MILAN — Just as its chairman Leonardo Del Vecchio through his namesake foundation donated 10 million euros to the new hospital created at the Milan fairgrounds, Luxottica Group is introducing a number of initiatives to support its employees impacted by the coronavirus emergency.
The Italian eyewear giant has pledged to entirely integrate employees’ “cassa integrazione” wage support measure every month. Italy has been in lockdown since March 9 and, following the shut down of all nonessential activities, the Italian government has issued a “Cure Italy” decree allocating 25 billion euros to support the country and allowing companies to request the wage support measure, which contributes to 80 percent of an employee’s salary.
Throughout the “cassa integrazione” period, Luxottica will also contribute 500 euros per month to all employees that will be at work at the group’s plants in Italy.
It is also reprogramming the summer vacations, reducing the closure of the company during the month of August from three weeks to one week around the Ferragosto national holiday on Aug. 15 to support the gradual restart of the activities. Luxottica will guarantee each employee two consecutive weeks and an additional third week to schedule depending on the organization’s needs.
The company has agreed with the unions it will not cut the year-end bonus on results if an employee has been ill and absent due to COVID-19 infection.

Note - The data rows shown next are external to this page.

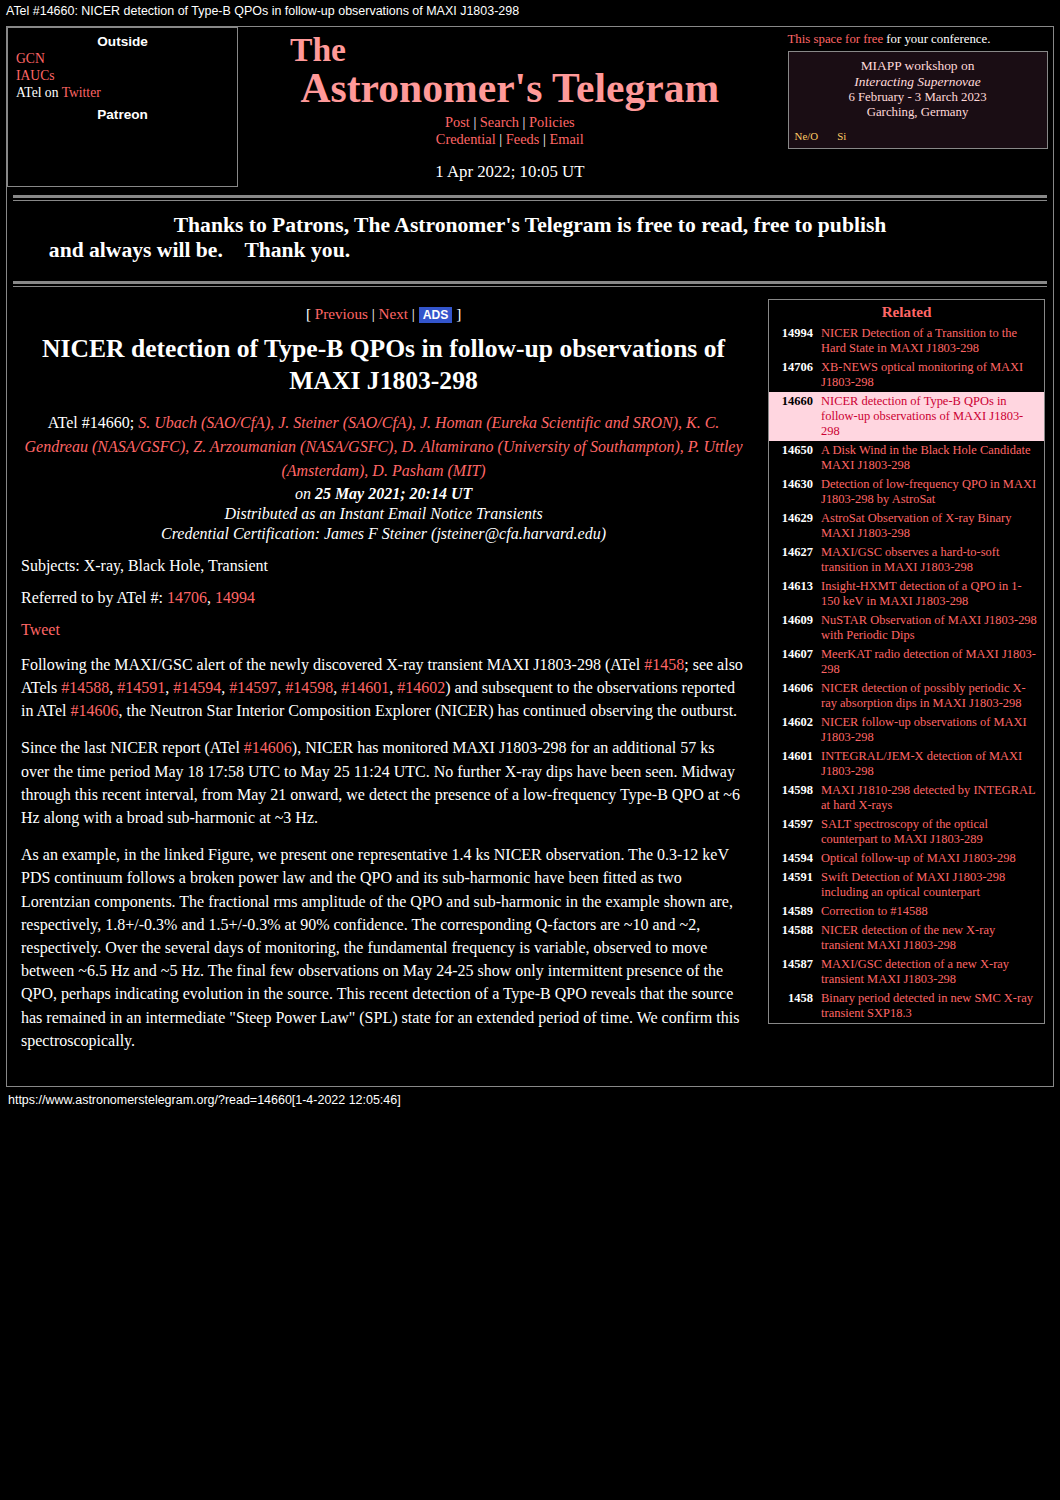ATel #14660: NICER detection of Type-B QPOs in follow-up observations of MAXI J1803-298
Outside
GCN
IAUCs
ATel on Twitter
Patreon
The Astronomer's Telegram
Post | Search | Policies
Credential | Feeds | Email
1 Apr 2022; 10:05 UT
This space for free for your conference.
MIAPP workshop on
Interacting Supernovae
6 February - 3 March 2023
Garching, Germany
Ne/O Si
Thanks to Patrons, The Astronomer's Telegram is free to read, free to publish
and always will be. Thank you.
[ Previous | Next | ADS ]
NICER detection of Type-B QPOs in follow-up observations of MAXI J1803-298
ATel #14660; S. Ubach (SAO/CfA), J. Steiner (SAO/CfA), J. Homan (Eureka Scientific and SRON), K. C. Gendreau (NASA/GSFC), Z. Arzoumanian (NASA/GSFC), D. Altamirano (University of Southampton), P. Uttley (Amsterdam), D. Pasham (MIT)
on 25 May 2021; 20:14 UT
Distributed as an Instant Email Notice Transients
Credential Certification: James F Steiner (jsteiner@cfa.harvard.edu)
Subjects: X-ray, Black Hole, Transient
Referred to by ATel #: 14706, 14994
Tweet
Following the MAXI/GSC alert of the newly discovered X-ray transient MAXI J1803-298 (ATel #1458; see also ATels #14588, #14591, #14594, #14597, #14598, #14601, #14602) and subsequent to the observations reported in ATel #14606, the Neutron Star Interior Composition Explorer (NICER) has continued observing the outburst.
Since the last NICER report (ATel #14606), NICER has monitored MAXI J1803-298 for an additional 57 ks over the time period May 18 17:58 UTC to May 25 11:24 UTC. No further X-ray dips have been seen. Midway through this recent interval, from May 21 onward, we detect the presence of a low-frequency Type-B QPO at ~6 Hz along with a broad sub-harmonic at ~3 Hz.
As an example, in the linked Figure, we present one representative 1.4 ks NICER observation. The 0.3-12 keV PDS continuum follows a broken power law and the QPO and its sub-harmonic have been fitted as two Lorentzian components. The fractional rms amplitude of the QPO and sub-harmonic in the example shown are, respectively, 1.8+/-0.3% and 1.5+/-0.3% at 90% confidence. The corresponding Q-factors are ~10 and ~2, respectively. Over the several days of monitoring, the fundamental frequency is variable, observed to move between ~6.5 Hz and ~5 Hz. The final few observations on May 24-25 show only intermittent presence of the QPO, perhaps indicating evolution in the source. This recent detection of a Type-B QPO reveals that the source has remained in an intermediate "Steep Power Law" (SPL) state for an extended period of time. We confirm this spectroscopically.
Related
| 14994 | NICER Detection of a Transition to the Hard State in MAXI J1803-298 |
| 14706 | XB-NEWS optical monitoring of MAXI J1803-298 |
| 14660 | NICER detection of Type-B QPOs in follow-up observations of MAXI J1803-298 |
| 14650 | A Disk Wind in the Black Hole Candidate MAXI J1803-298 |
| 14630 | Detection of low-frequency QPO in MAXI J1803-298 by AstroSat |
| 14629 | AstroSat Observation of X-ray Binary MAXI J1803-298 |
| 14627 | MAXI/GSC observes a hard-to-soft transition in MAXI J1803-298 |
| 14613 | Insight-HXMT detection of a QPO in 1-150 keV in MAXI J1803-298 |
| 14609 | NuSTAR Observation of MAXI J1803-298 with Periodic Dips |
| 14607 | MeerKAT radio detection of MAXI J1803-298 |
| 14606 | NICER detection of possibly periodic X-ray absorption dips in MAXI J1803-298 |
| 14602 | NICER follow-up observations of MAXI J1803-298 |
| 14601 | INTEGRAL/JEM-X detection of MAXI J1803-298 |
| 14598 | MAXI J1810-298 detected by INTEGRAL at hard X-rays |
| 14597 | SALT spectroscopy of the optical counterpart to MAXI J1803-289 |
| 14594 | Optical follow-up of MAXI J1803-298 |
| 14591 | Swift Detection of MAXI J1803-298 including an optical counterpart |
| 14589 | Correction to #14588 |
| 14588 | NICER detection of the new X-ray transient MAXI J1803-298 |
| 14587 | MAXI/GSC detection of a new X-ray transient MAXI J1803-298 |
| 1458 | Binary period detected in new SMC X-ray transient SXP18.3 |
https://www.astronomerstelegram.org/?read=14660[1-4-2022 12:05:46]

In addition, in light of the context and as a sign of solidarity toward all employees in Italy and in the world, Luxottica’s management will take a voluntary pay cut throughout the health emergency. Chief executive officer Francesco Milleri has decided to reduce his own salary by 50 percent.
Unions Filctem Femca Uiltec said the agreement with Luxottica Group “represents an act of responsibility on both parts,” which will help the full recovery of the activities.
Luxottica’s welfare system was first launched in 2009, at the height of the international economic crisis, and also includes health care, micro-credit, counseling and scholarships, among other initiatives.
In 2018, in a 46-billion-euro merger, Luxottica combined with France-based Essilor.
As reported, withdrawing full-year guidance issued last month, EssilorLuxottica reported revenues are slowing down due to the coronavirus in Europe and North America, which it expects to intensify, affecting profitability over the second quarter.